- BRIEF -
Where a line of the entries below includes the string "jump", count it. Give only the resulting number.

- DATA SUPPLIED -
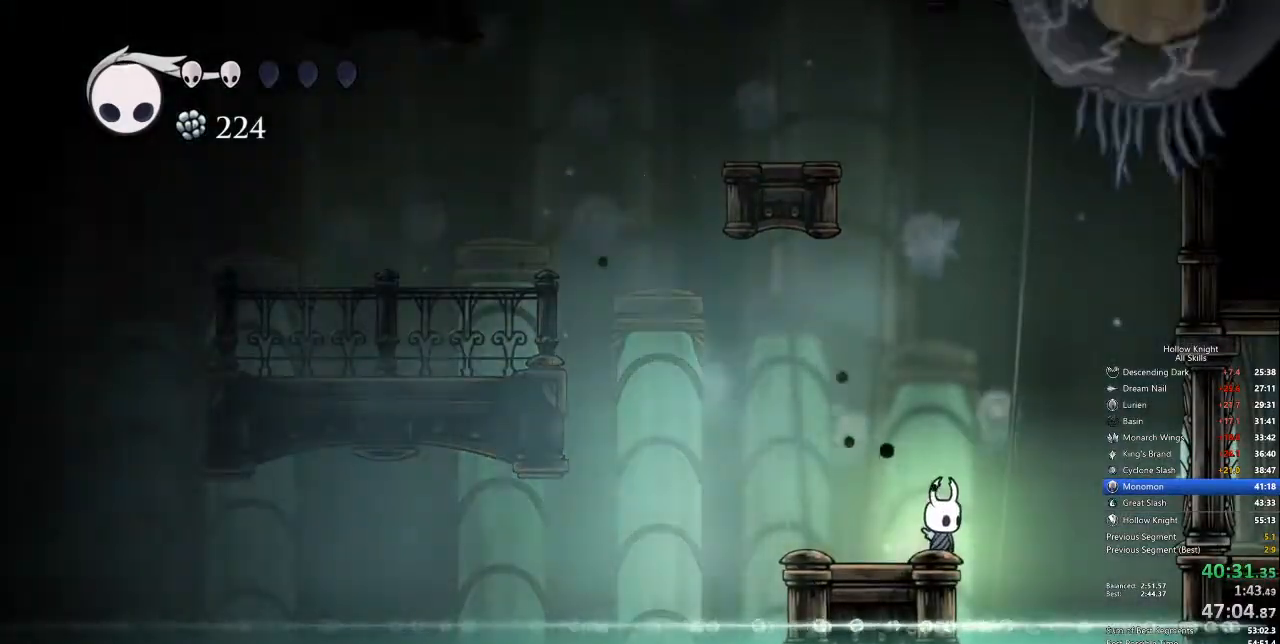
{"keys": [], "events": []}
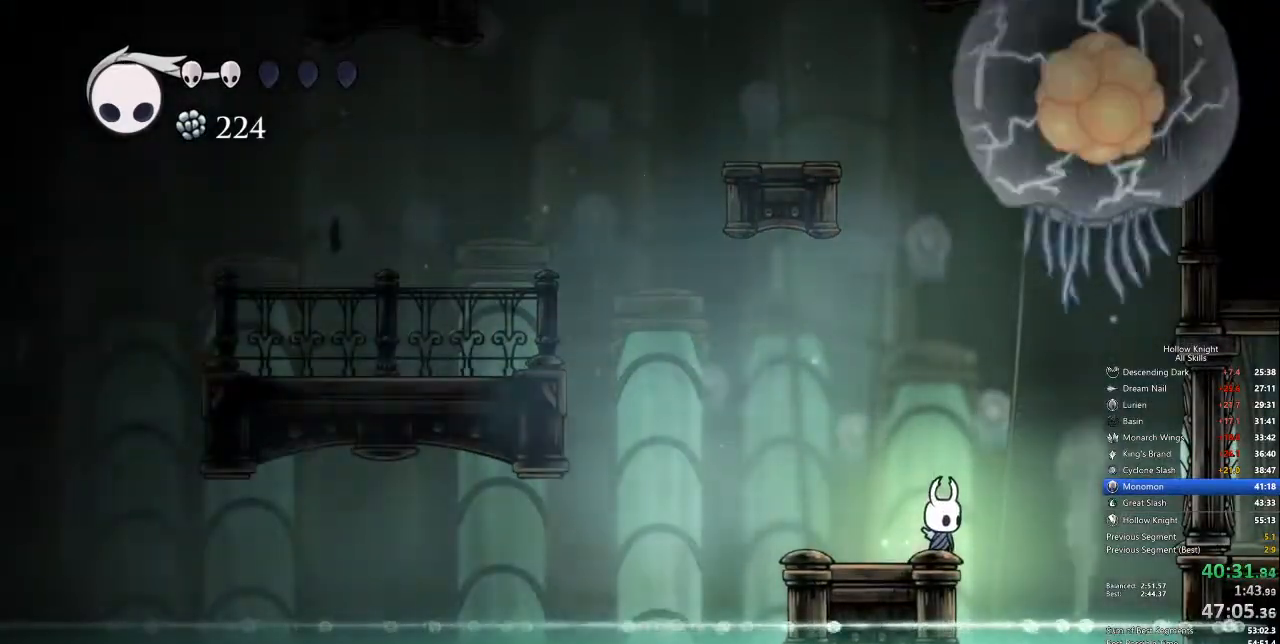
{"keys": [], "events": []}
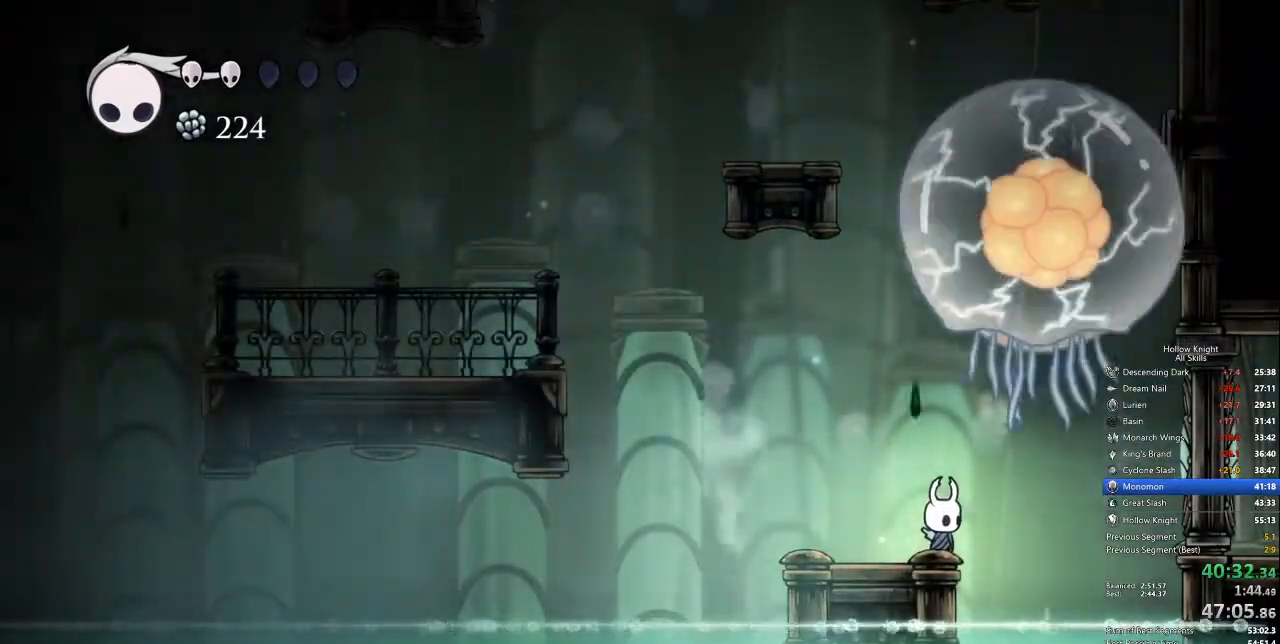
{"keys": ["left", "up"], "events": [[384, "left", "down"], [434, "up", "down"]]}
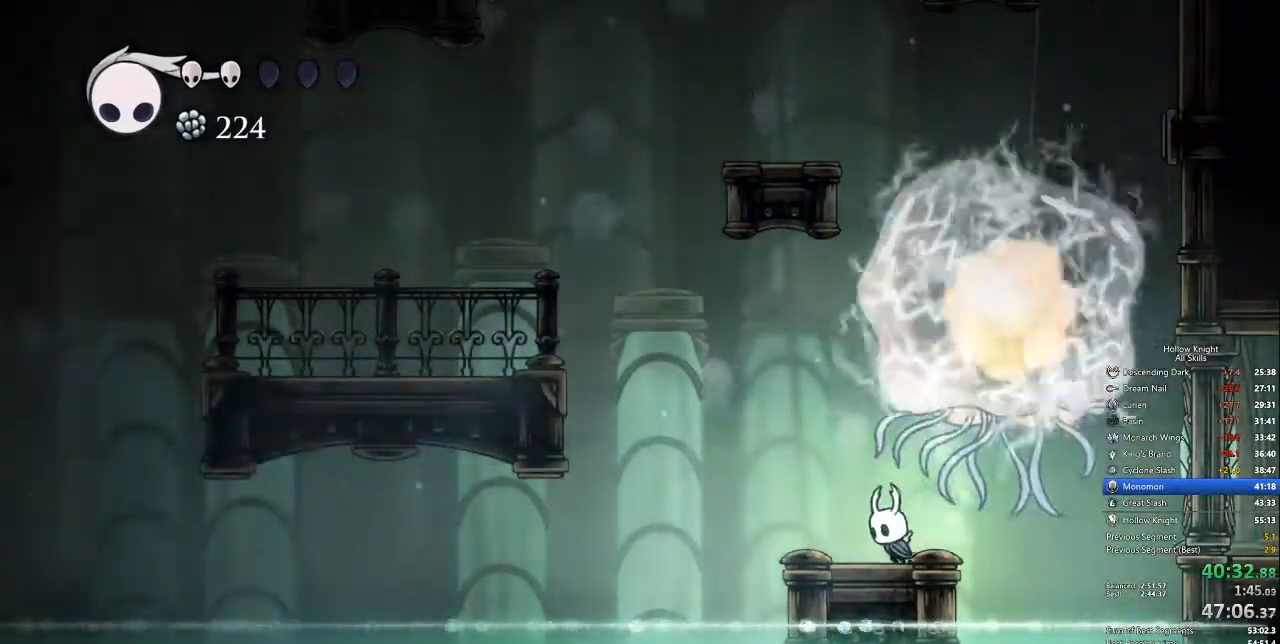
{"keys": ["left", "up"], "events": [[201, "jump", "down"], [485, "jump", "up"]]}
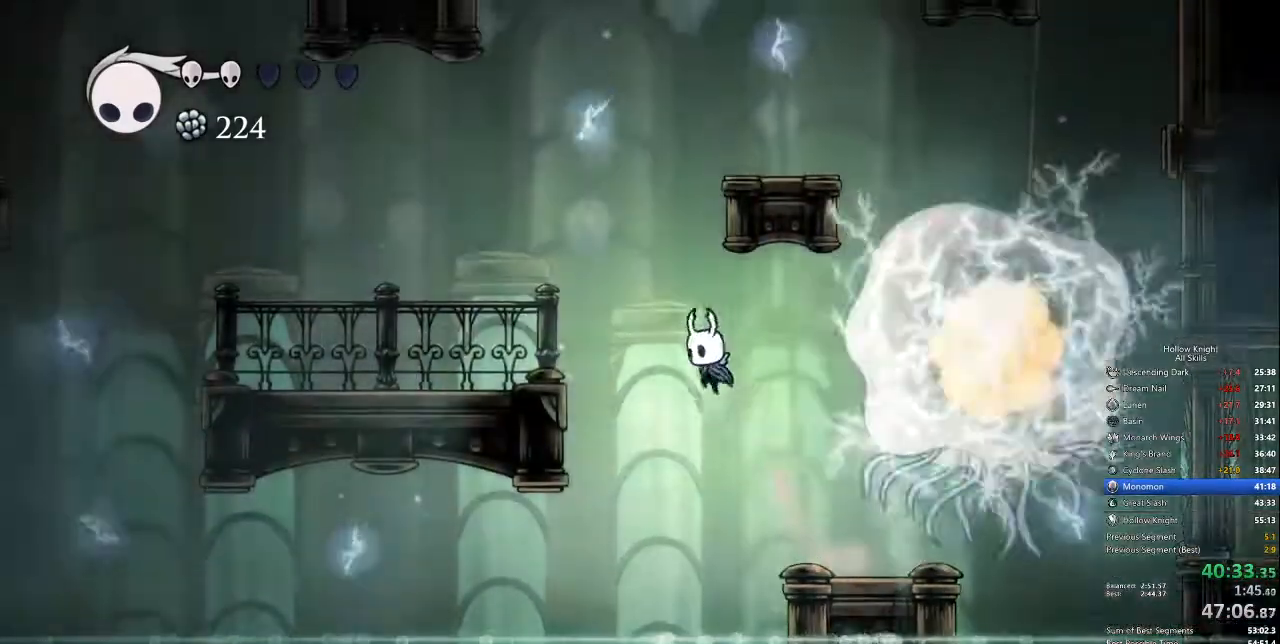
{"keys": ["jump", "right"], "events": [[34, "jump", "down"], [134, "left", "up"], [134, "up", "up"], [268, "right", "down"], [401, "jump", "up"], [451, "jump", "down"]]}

- OUTPUT -
2